Our release process was stressful, time-consuming, and error prone.
This was the process: notify the team in Slack of your intention to release so nobody else would start their own release, merge your pull request, tag
master via GitHub Release, copy the GitHub Release url and paste it into the Customer Relations Slack channel, find the correct "build" job, click through a few screens, click "build" and wait for it to build (about 15 - 25 minutes), deploy the build to dev, find the correct integration test job, trigger it and wait for it to complete (10 - 15 minutes), run integration test failures by QA to make sure they're not blockers (QA may be busy so you might have to wait until someone has time) ...
Are you still with me?
...find the production "deploy" job, click through a few screens, select the correct build artifact from the original job, click submit and wait for the deployment to complete, copy the url of the build log and paste it into the GitHub Release, do a smoke test in production, give an "all clear" message to the team so they know they start their own release if they need to.
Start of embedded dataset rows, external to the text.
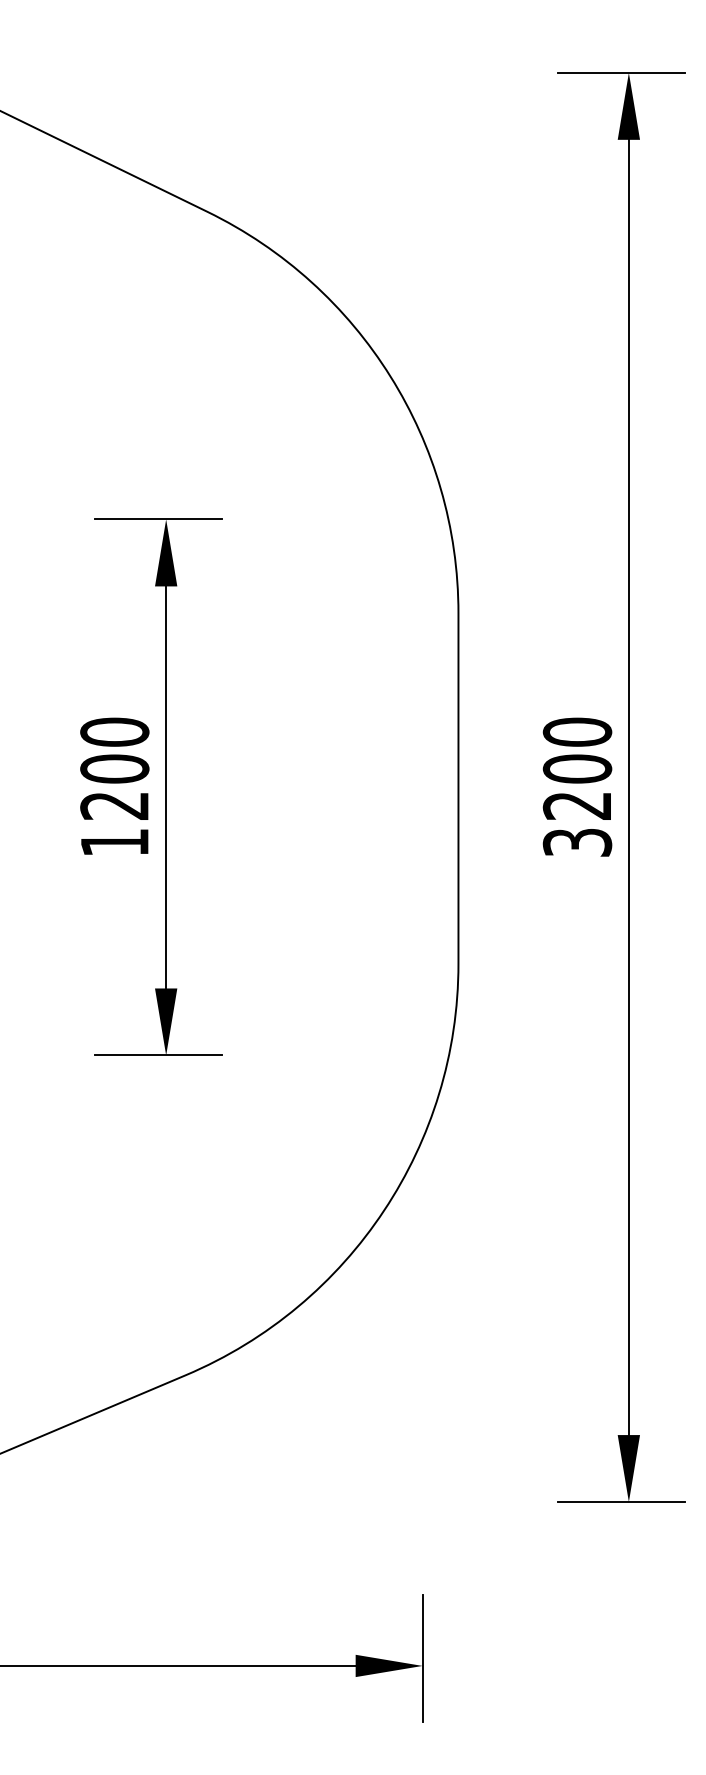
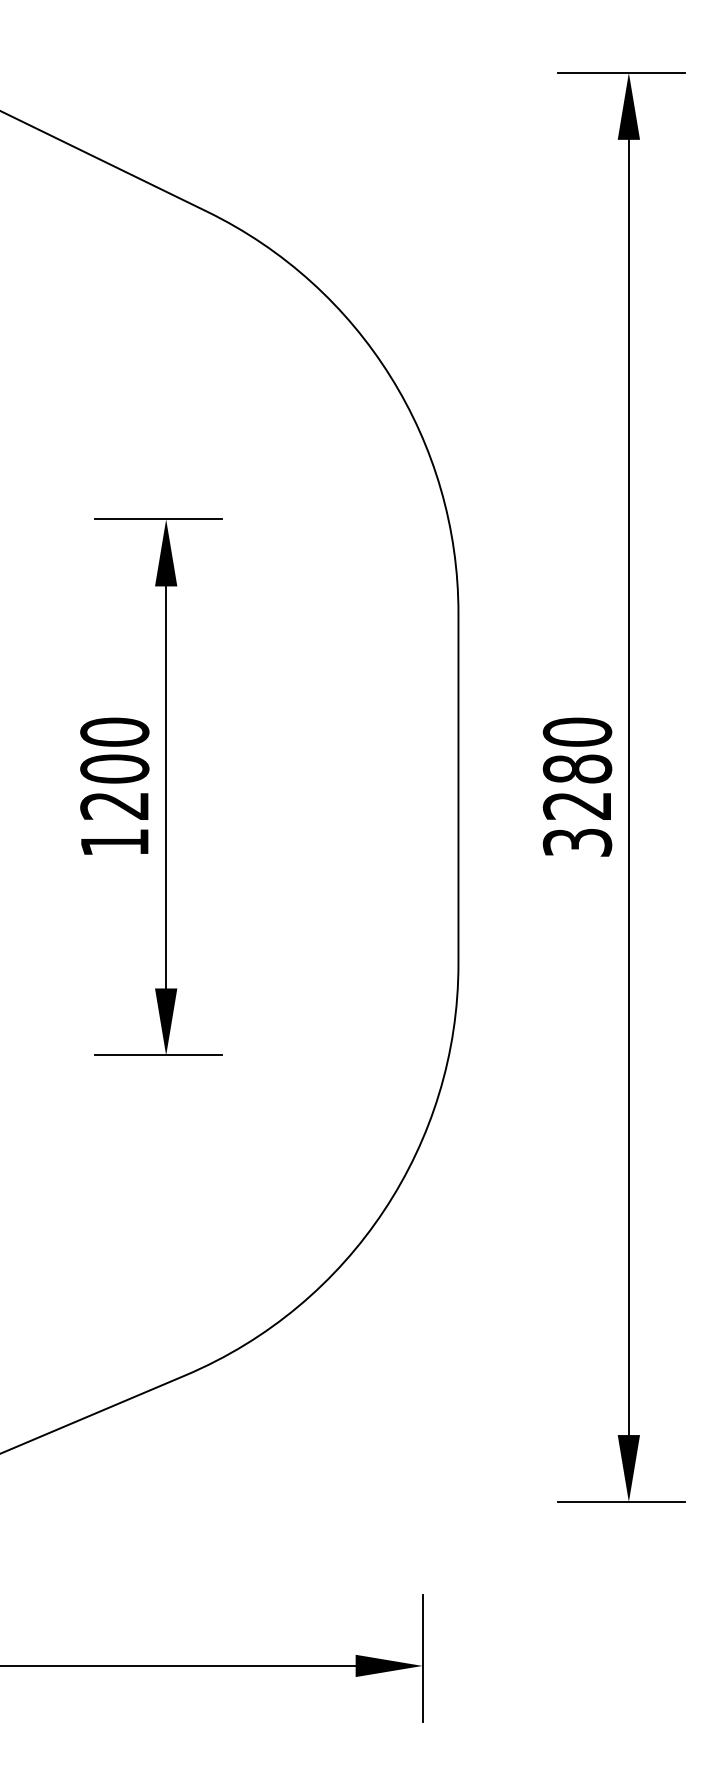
text at (577, 768): 3200 -> 3280
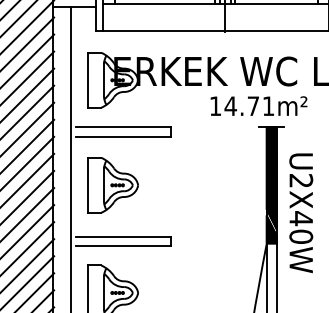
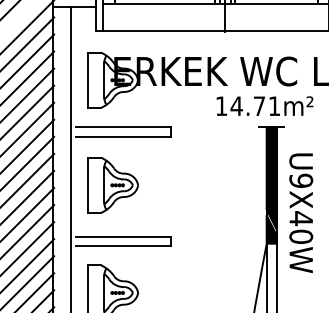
line at (18, 18): present -> none
text at (258, 105) position: (258, 105) -> (264, 105)
text at (301, 180): U2X40W -> U9X40W
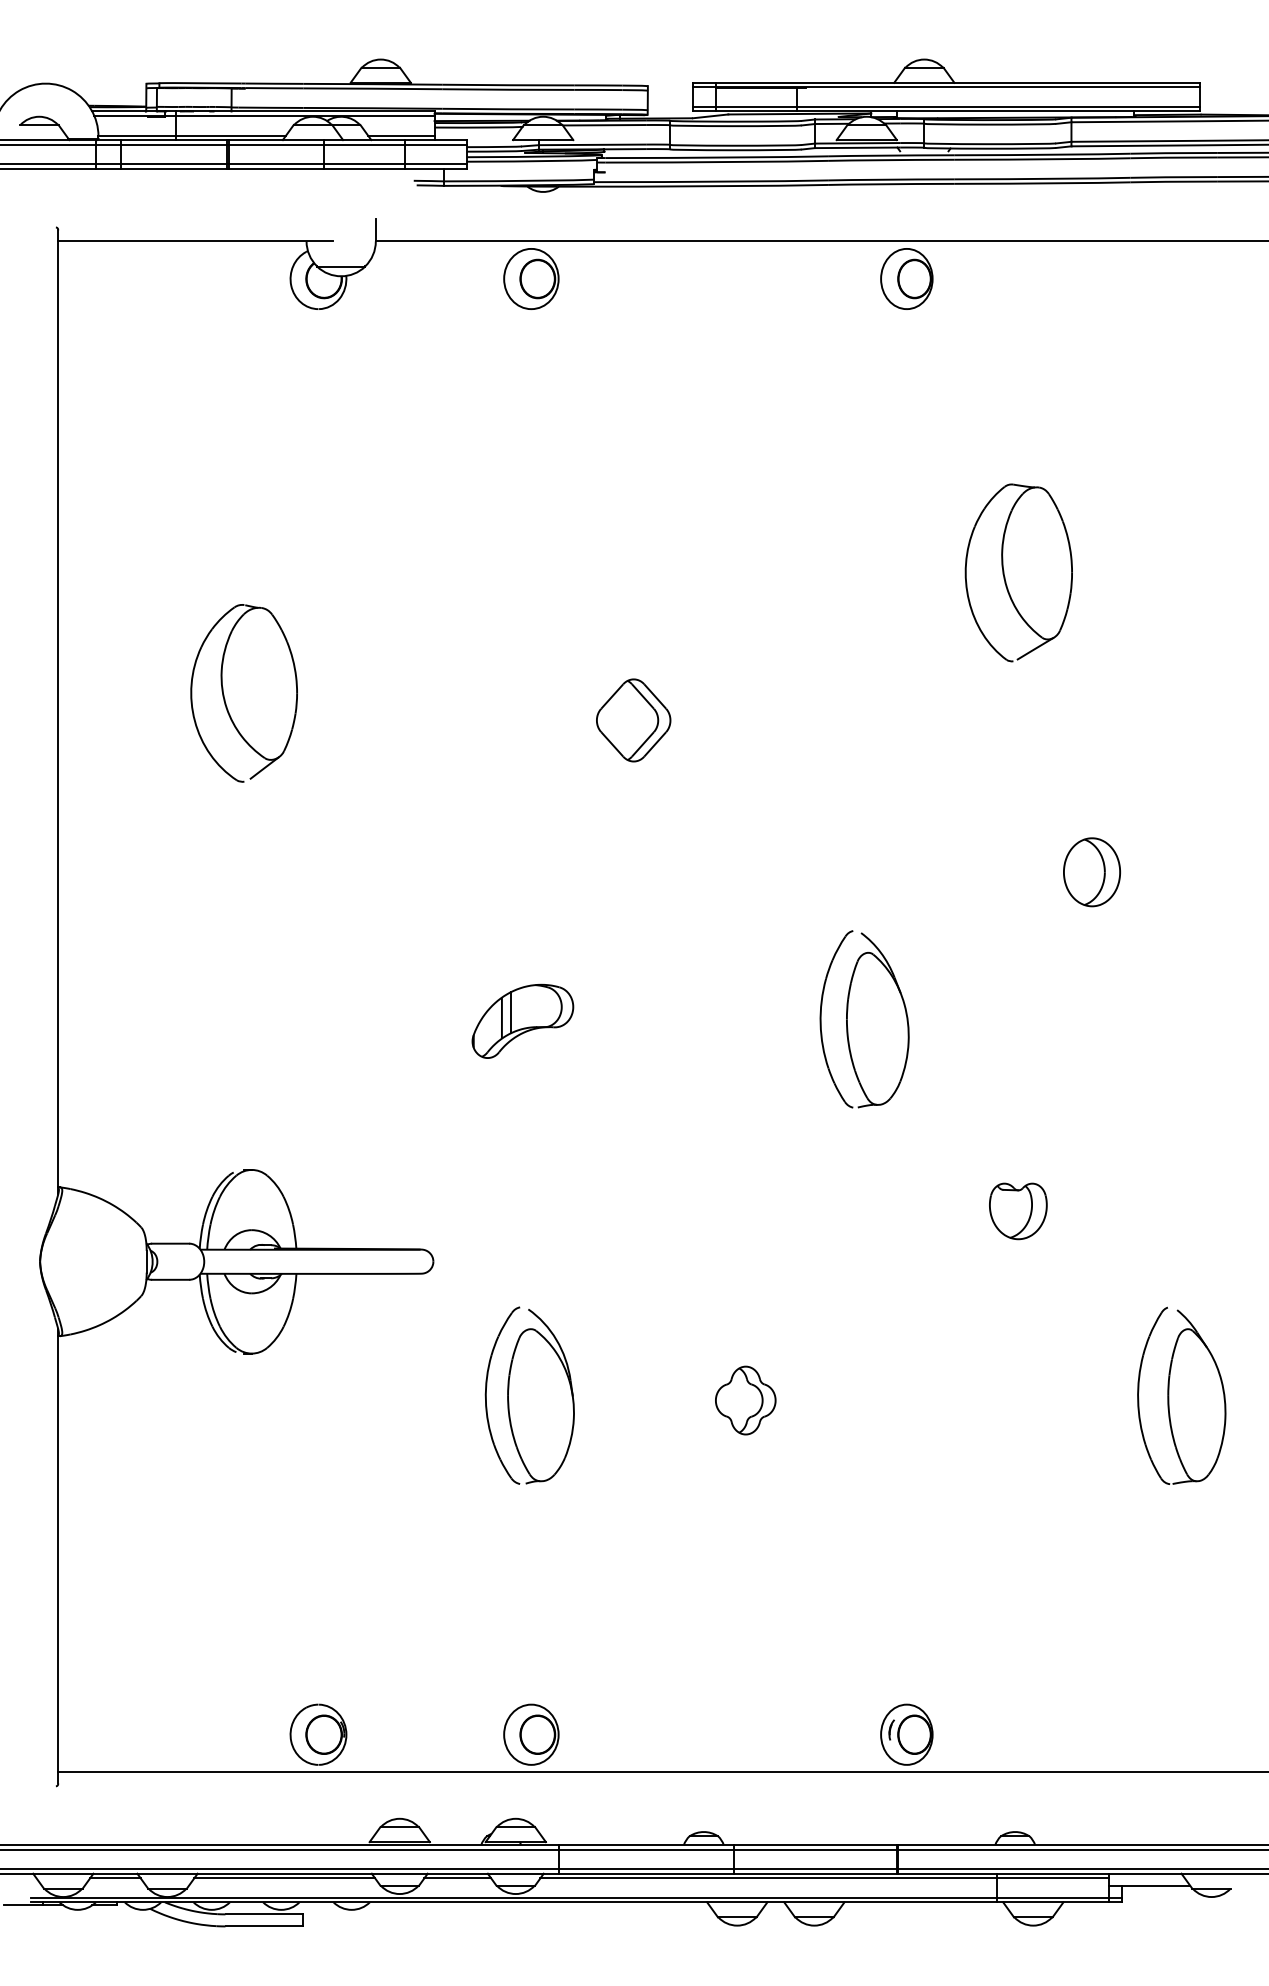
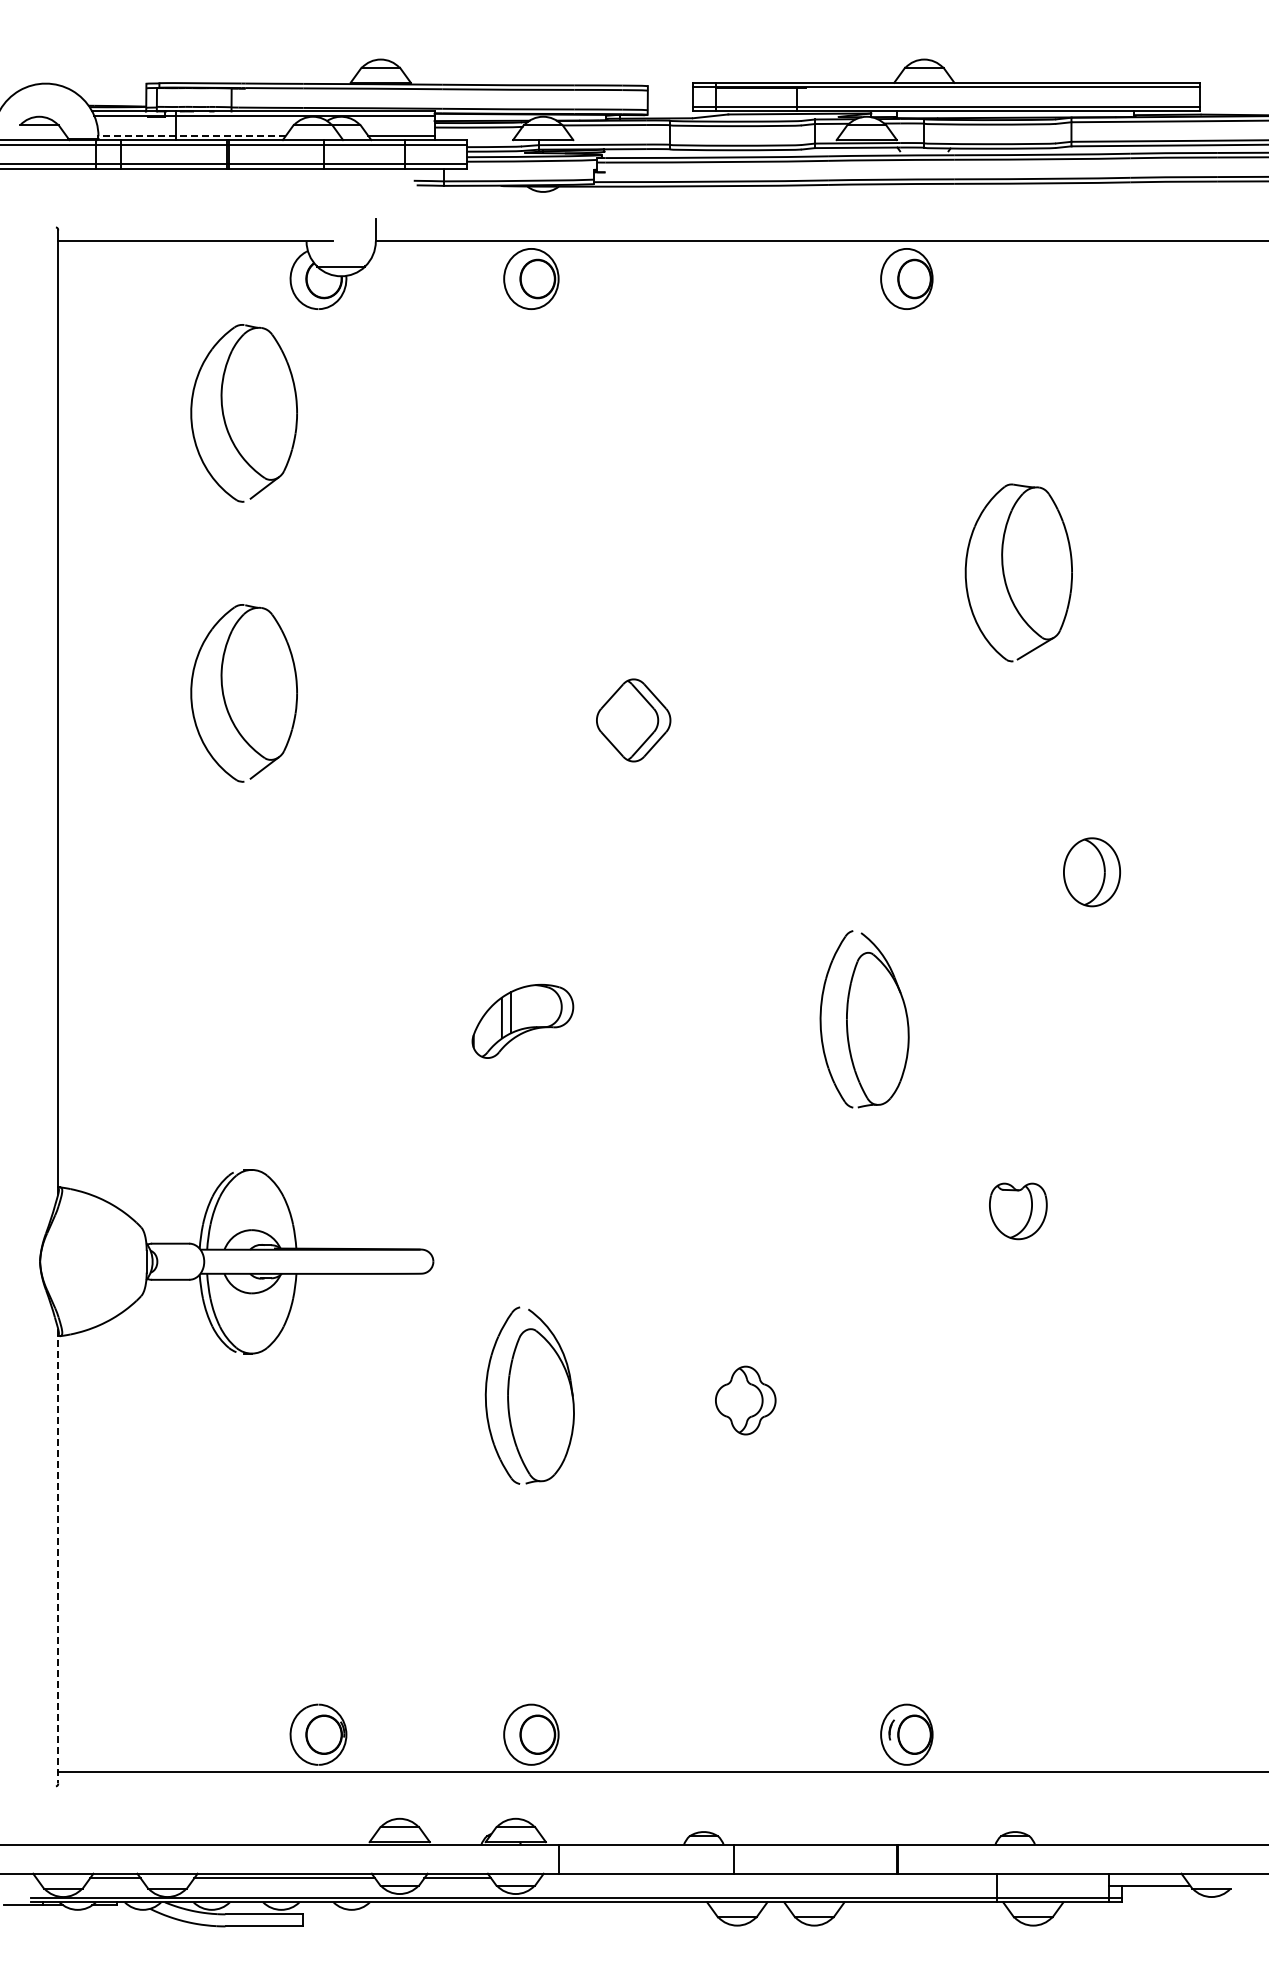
line at (192, 135): solid -> dashed
part at (243, 413): none -> present
part at (1181, 1395): present -> none
line at (58, 1556): solid -> dashed
line at (633, 1849): present -> none
line at (633, 1869): present -> none
line at (824, 1878): present -> none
That's if everything went well. If something went wrong then it would expand and possibly start all over.
This process would run up to three or four times per day by various engineers on the team, and it was error prone. We could easily click the wrong build job link, sending the incorrect build artifact into Production – it happened more than once. The process took forever so engineers would spend half of their day babysitting a release instead of working on product features.
And the team would spend a lot of time to coordinating:
The new process: Open a pull request, get peer approval, get QA approval, merge, move on!
Every day at 9AM:
When the build is ready, the day's release marshal is notified and they're given a link to the "Proceed" screen. The process is async, so if they're busy they can leave the paused build until their schedule allows. They can hold the build altogether if there are any risky factors (such as a larger ongoing incident). If everything's in order, they click "Proceed" and get back to work.
Humans are responsible for writing high quality code, reviewing code from their peers, and merging completed work. Automation is responsible for everything else.